Aspects of the Policy that will attract infrastructure investors

In our view, infrastructure investors will be pleased with many of these initiatives. At the outset, the commitment to, and endorsement of, an improvement in infrastructure provides the policy certainty that was lacking.  

From a project economics perspective, the increase in the levy will make more projects viable as they are better able to compete with landfill. This should enable long-term waste supply contracts to be signed to underpin projects. Although grants do not alone make the difference in an investment decision, we expect that these funds will enable technology providers to trial and improve available technology and assist businesses with transitioning their practices and mindsets, all of which will support infrastructure decision making.  

One of the key barriers to investment in recycling infrastructure is the lack of a demand for the end product. The Victorian Government's commitment to stimulating demand for end markets is welcomed. To the extent the Government’s own procurement policies enable Government to commit to offtake recycled products (e.g. roads), this can make the difference between a project proceeding or not.
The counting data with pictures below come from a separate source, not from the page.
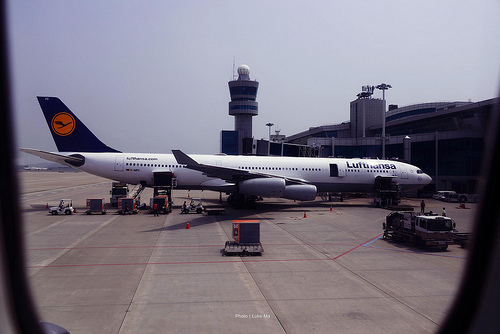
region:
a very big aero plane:
[29, 119, 449, 230]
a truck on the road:
[203, 209, 296, 272]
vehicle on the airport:
[361, 186, 471, 263]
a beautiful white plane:
[32, 117, 443, 218]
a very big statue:
[200, 56, 285, 145]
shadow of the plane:
[132, 211, 221, 239]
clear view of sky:
[55, 17, 497, 116]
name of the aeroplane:
[338, 154, 413, 185]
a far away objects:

The procurement commitments made in conjunction with the release of the Policy, (buoyed by similar efforts announced by the Federal Government on 3 March 2020 about steps it is taking to improve demand for recycled products), are a key step to overcoming this investment barrier. 

The commitment to improved waste sorting at source will either be welcomed or not depending on the infrastructure in question. For example, food waste infrastructure will welcome the addition of a separate organics stream which will address, to some extent, one of the biggest issues for organics infrastructure, being waste stream contamination. On the other hand, source separation will reduce the volumes available to thermal waste to energy projects.  

Features of the Policy infrastructure investors need to know more about 

There are some actions detailed in the Policy that require further explanation.  

For example, the one million tonne per annum cap on waste that can be processed through a thermal waste to energy process needs further explanation. Does it mean that the projects that are already approved are “first in line” or will there be some form of ballot system employed? Will the Government’s recent experience with the impacts of a majority of the state’s recyclable waste going through one provider (i.e. SKM) cause it to put a cap on the percentage of the one million tonnes that any one facility can process? Further clarity on these aspects of the Policy will be well received.

Further information is required about the proposed Waste Management Authority (WMA) and what its purpose, jurisdiction and focus areas will be.  For example, will it address delays, complexity and risks associated with regulatory approval processes (i.e. planning, building, environmental works approval, scheduled premises, appeals, etc.)? The need to engage with multiple tiers of Government and stakeholders (ultimately increasing transaction costs) has been highlighted by investors as a barrier to investment.  On the other hand, will the WMA assist with improving sophistication at the local government level in large-scale procurement? (This is important in circumstances where the local government controls a large proportion of waste flows in the state.) Additionally, how will the regulation of waste as an essential service impact company operations and profitability, and what format will the broader legislative framework adopt?

Conclusion

The Policy is a welcome development. The devil, as always, will be in the detail and in the Government’s own adoption of the commitments set out in the Policy, in particular with respect to offtake of recycled products and speed of regulatory approval processes.